Será que se tratava de casamento?? Aqueles olhos sempre obcecados tinham, sim, uma razão. E ela temia. Temia mais e mais ao pensar que poderia se juntar a um homem que lhe aparentava grosseiro e temeroso; como poderia viver com alguém que de certa forma sempre a assustara? Ela jamais conseguiria aceitar isso. E o desespero a fez tomar certas providências que jamais lhe couberam antes. Ela teria coragem se fosse preciso pra dizer não, não e não!

Logo depois ela refugiou-se em sua biblioteca. Lá se meteu nos livros que falavam da cidade e nos vilarejos que rondavam o Alcázar. Aliás, haviam textos sobre os costumes, o povo, a vida hispânica, de forma geral. Dos alfaiantes, das quitandas, dos poços, das lavadeiras, dos bosques. No livro tudo erabom e belo que Adélia podia desejar. Algo ainda mais atraente que tudo: a liberdade.

Adélia queria conhecer outro tipo de gente; gente como um garoto que viu atrás do portão conversando com Lázaro, um dos guardiões que cercava as muralhas do castelo. Num fim de tarde, ela caminhou tanto pelos campos do castelo que quase chegou na saída. Viu aquele rosto de anjo atrás do portão e aquelas roupas modestas, como as dos serviçais.

O garoto parecia serelepe,os cabelos revoltos e um forte brilho no olhar.

Adélia questionava sempre, a governanta Dolores, a ajudante Ileana, Ana Quirina, a cozinheira Gertrudes, todos. Começou a fazer planos. Ao longo de três meses, planos esses que começaram a aterrorizar todos aqueles empregados.

O quanto ela estava decidida, estava também nervosa e agitada. Buscou a ajuda deles e insistia fervorosamente:

Por favor Ileana! Convença a dona Gertrudes a me emprestar suas roupas. Elas são largas o suficiente para me cobrir, e os cestos eu poderei levar e sair livremente daqui, sem os guardas me reconhecerem, somente por algumas horas!

- É um absurdo o que me pedes, Adélia.Eu não posso fazer isso, aqui ninguém pode.

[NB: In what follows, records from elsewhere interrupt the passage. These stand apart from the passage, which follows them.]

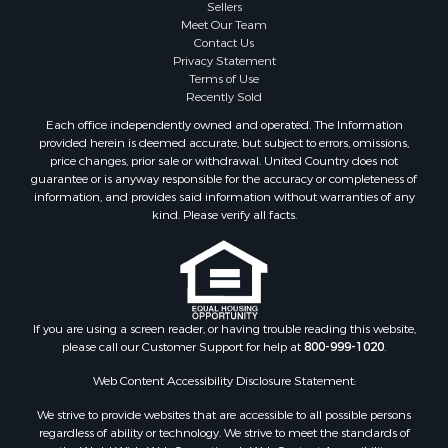
Sellers
Meet Our Team
Contact Us
Privacy Statement
Terms of Use
Recently Sold
Each office independently owned and operated. The Information
provided herein is deemed accurate, but subject to errors, omissions,
price changes, prior sale or withdrawal. United Country does not
guarantee or is anyway responsible for the accuracy or completeness of
information, and provides said information without warranties of any
kind. Please verify all facts.
If you are using a screen reader, or having trouble reading this website,
please call our Customer Support for help at
800-999-1020
.
Web Content Accessibility Disclosure Statement:
We strive to provide websites that are accessible to all possible persons
regardless of ability or technology. We strive to meet the standards of
the World Wide Web Consortium's Web Content Accessibility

Por favor, por todo o carinho que você tem por mim – ela chorava – eu nunca tive nada daqui, nem pedi. É a única coisa que almejo, algumas horas apenas. Ninguém há de descobrir e se acontecer, eu assumirei toda a responsabilidade; vocês não pagarão por nada; mal se darão conta da minha ausência, não se importam comigo!

- Vamos! - suplicava. - seu Oswaldo pode me ajudar, ele tem a liberação dos guardas, que assim nunca terão motivo para desconfiar!

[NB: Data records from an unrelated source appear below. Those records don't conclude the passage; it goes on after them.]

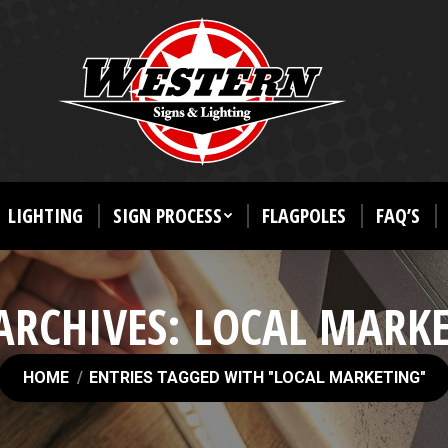
LIGHTING
SIGN PROCESS
FLAGPOLES
FAQ’S
ARCHIVES:
LOCAL MARK
You are here:
HOME
ENTRIES TAGGED WITH "LOCAL MARKETING"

Ela tinha todos os argumentos planejados. A época era de primavera, os jardins estavam floridos, muitos serviçais saíam do castelo à vontade. Oswaldo era um deles, encarregado do fornecimento de alimentos para dentro do castelo.

Ileana cada vez mais se mostrava arredia e persuadida, assim como depois Gertrudes, que no entanto demonstrava-se muito mais temerosa.

Adélia conseguira o feito. Já obtera as roupas e mais dificilmente um cesto. Oswaldo, um senhor medroso, tentou agir normalmente, embora angustiado. Era uma quarta-feira, sete horas. Ele a esperava na saída.